To examine this, we isolated ADSCs from 12 young (6-7 months, referred to as young ADSCs) and 12 old (28-31 months, referred to as old ADSCs) C57BL/6 male mice. We transplanted ADSCs from young or old donors into syngeneic 20-month-old C57BL/6 male mice. Four to six weeks after transplantation, we tested maximal walking speed, grip strength, physical endurance, daily activity, food intake, and body weight change to assess overall physical function in recipients, based on criteria used in clinical practice. ADSCs from old donors significantly impaired walking speed, grip strength, endurance, and daily activity of older recipient mice after transplantation, compared with mice transplanted with the same number of ADSCs from young donors.

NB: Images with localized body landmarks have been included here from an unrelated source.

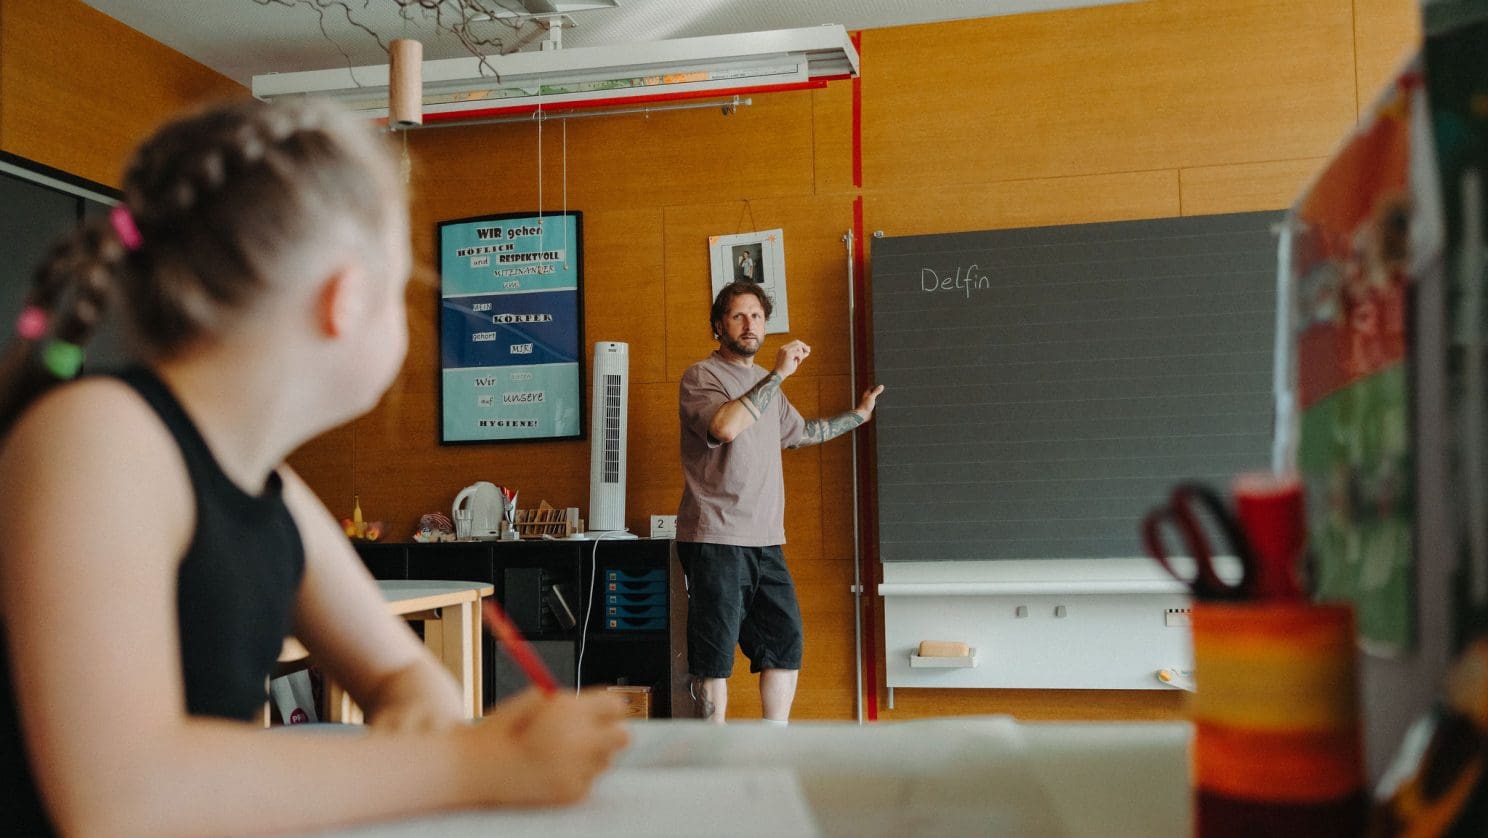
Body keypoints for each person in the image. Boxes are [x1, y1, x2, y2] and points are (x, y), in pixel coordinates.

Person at [0, 97, 628, 836]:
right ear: (347, 299)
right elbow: (120, 800)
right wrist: (471, 765)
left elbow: (402, 673)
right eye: (398, 293)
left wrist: (426, 724)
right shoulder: (98, 440)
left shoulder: (273, 488)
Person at [676, 281, 883, 724]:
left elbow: (803, 433)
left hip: (766, 540)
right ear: (718, 326)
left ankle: (774, 745)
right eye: (738, 315)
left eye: (757, 316)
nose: (750, 324)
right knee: (714, 658)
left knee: (784, 646)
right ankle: (712, 756)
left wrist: (859, 416)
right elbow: (725, 427)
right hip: (716, 535)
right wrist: (777, 375)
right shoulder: (702, 376)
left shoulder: (768, 386)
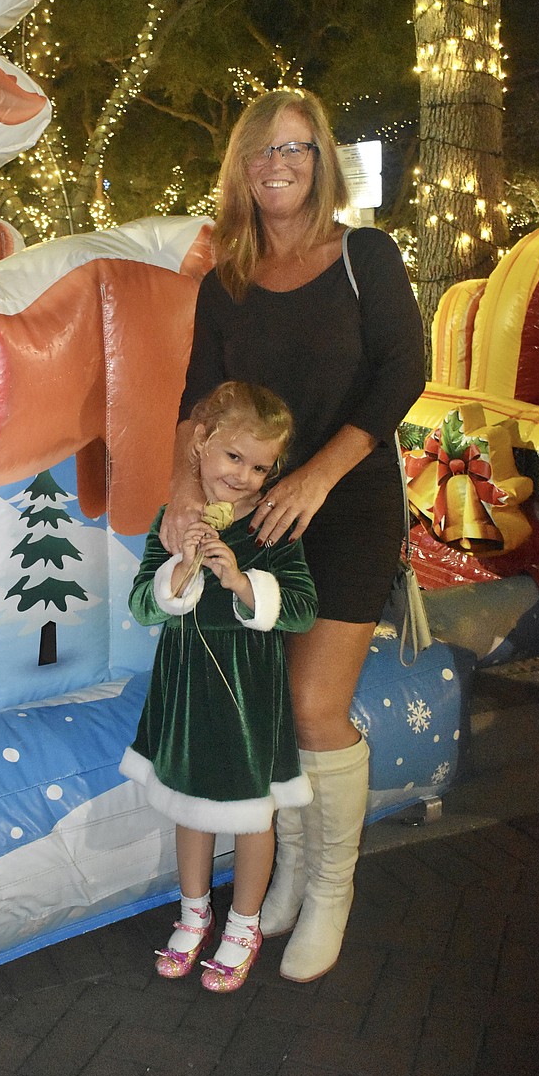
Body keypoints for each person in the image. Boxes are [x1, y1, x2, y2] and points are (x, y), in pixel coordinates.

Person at [160, 88, 425, 983]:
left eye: (297, 148)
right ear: (240, 164)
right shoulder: (223, 284)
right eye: (262, 149)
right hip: (255, 524)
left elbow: (404, 370)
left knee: (314, 710)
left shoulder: (364, 255)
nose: (277, 163)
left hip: (347, 508)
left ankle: (331, 888)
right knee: (276, 714)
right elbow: (199, 404)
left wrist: (318, 471)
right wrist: (178, 494)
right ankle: (291, 878)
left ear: (322, 162)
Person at [120, 381, 318, 993]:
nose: (246, 476)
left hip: (249, 697)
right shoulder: (173, 520)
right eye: (235, 457)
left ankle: (245, 923)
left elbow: (303, 608)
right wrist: (177, 572)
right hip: (185, 694)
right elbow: (142, 605)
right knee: (191, 806)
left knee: (253, 816)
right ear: (202, 443)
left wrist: (240, 582)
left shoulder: (271, 525)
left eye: (261, 465)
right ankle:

Using single-cell transcriptomic analysis, we identified a naturally occurring senescent cell-like population in ADSCs primarily from old donors that resembles in vitro-generated senescent cells with regard to a number of key pathways. Overall, these findings suggest that ADSCs from old donors can induce physical frailty, which is highly associated with morbidity and loss of independence. Our study potentially begins new avenues of research to discover whether pharmacological interventions, such as senolytic drugs or anti-inflammatory drugs, can prevent or reverse dysfunction caused by transplanting ADSCs or even organs from old donors and improve clinical outcomes of transplantation for older patients.
I wander if using yamanaka factors to induce cell division would correct for SnC automatically, after all they percentage will be much smaller among dividing cells.